Company officials told National Defense Magazine that “the Boeing phone” would run an encrypted version of the Android operating system to secure business communications while ensuring ease of use.
A more secure Android
Brian Palma, Boeing’s vice president of secure infrastructure, said the smartphone was nearing the end of its development cycle and would target high-end business and government users.
“We believe that there is significant interest in the defence side as well as the intelligence side and in the commercial world as well,” Palma told National Defense Magazine.
He added that while competing secure devices developed with proprietary software and hardware could cost between $15,000 and $20,000 (£9,420-£12,560), Boeing’s smartphone would be launched at a lower price, though not as low as the consumer market offerings of Apple and RIM.
Boeing’s decision to move into smartphones is reportedly motivated by the BYOD trend. As increasing numbers of companies and government departments are developing strategies to integrate consumer devices with workplace security, this super secure smartphone may help to bridge the gap in a single device.

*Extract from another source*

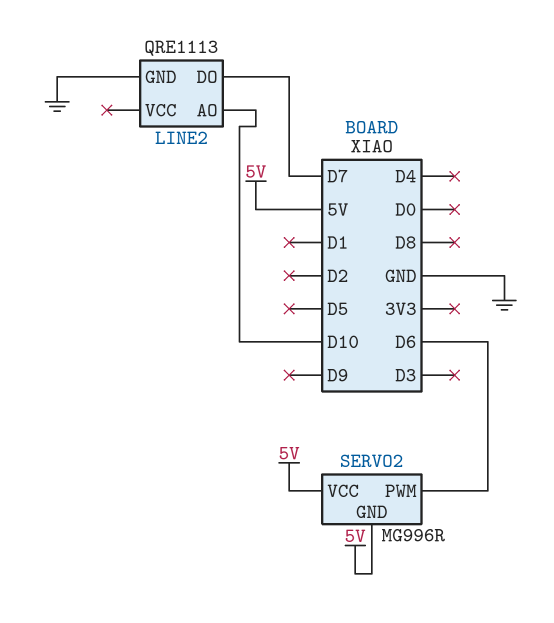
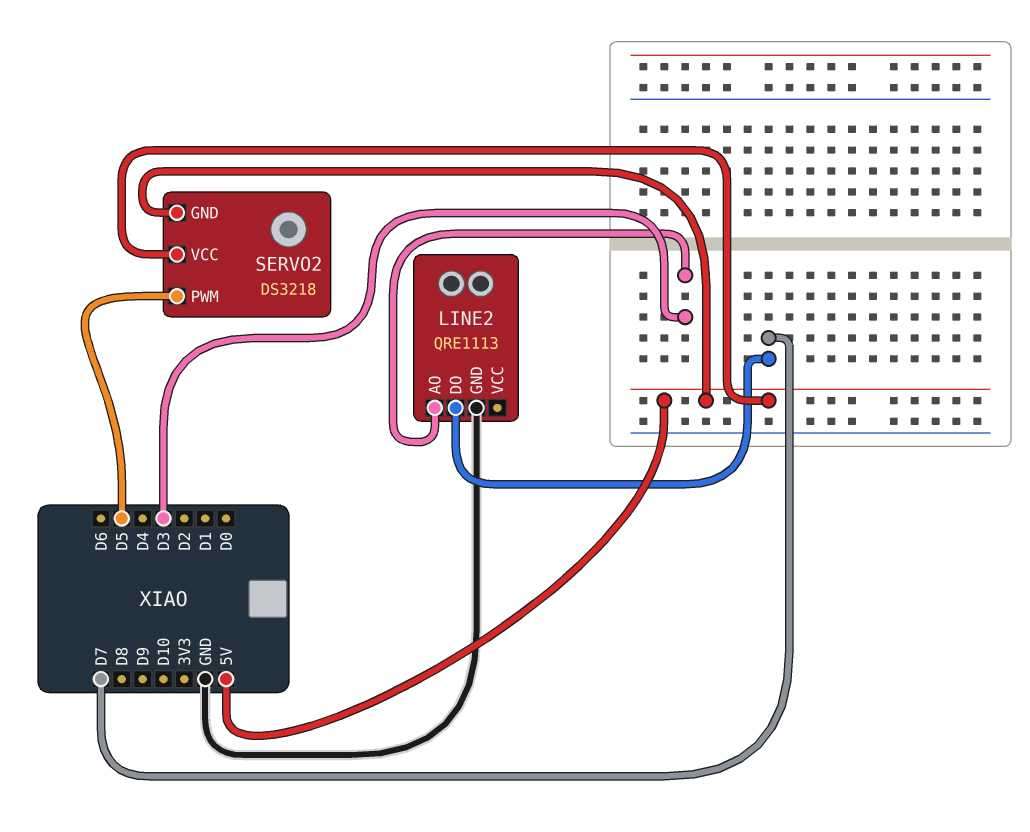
LINE2 pin AO: D10 -> D3
SERVO2: MG996R -> DS3218
SERVO2 pin PWM: D6 -> D5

The Boeing phone will supposedly give users “what they are used to seeing [on consumer smartphones] and give them the functionality from the security perspective,” Roger Krone, president of network and space systems, told National Defense Magazine.
Last month, the NSA announced a similar Android-based secure smartphone created entirely from off-the-shelf components. The agency’s use of Android’s open source platform echoed Boeing’s rationale in that it helped keep the government up to speed with consumer products while allowing significant security modifications.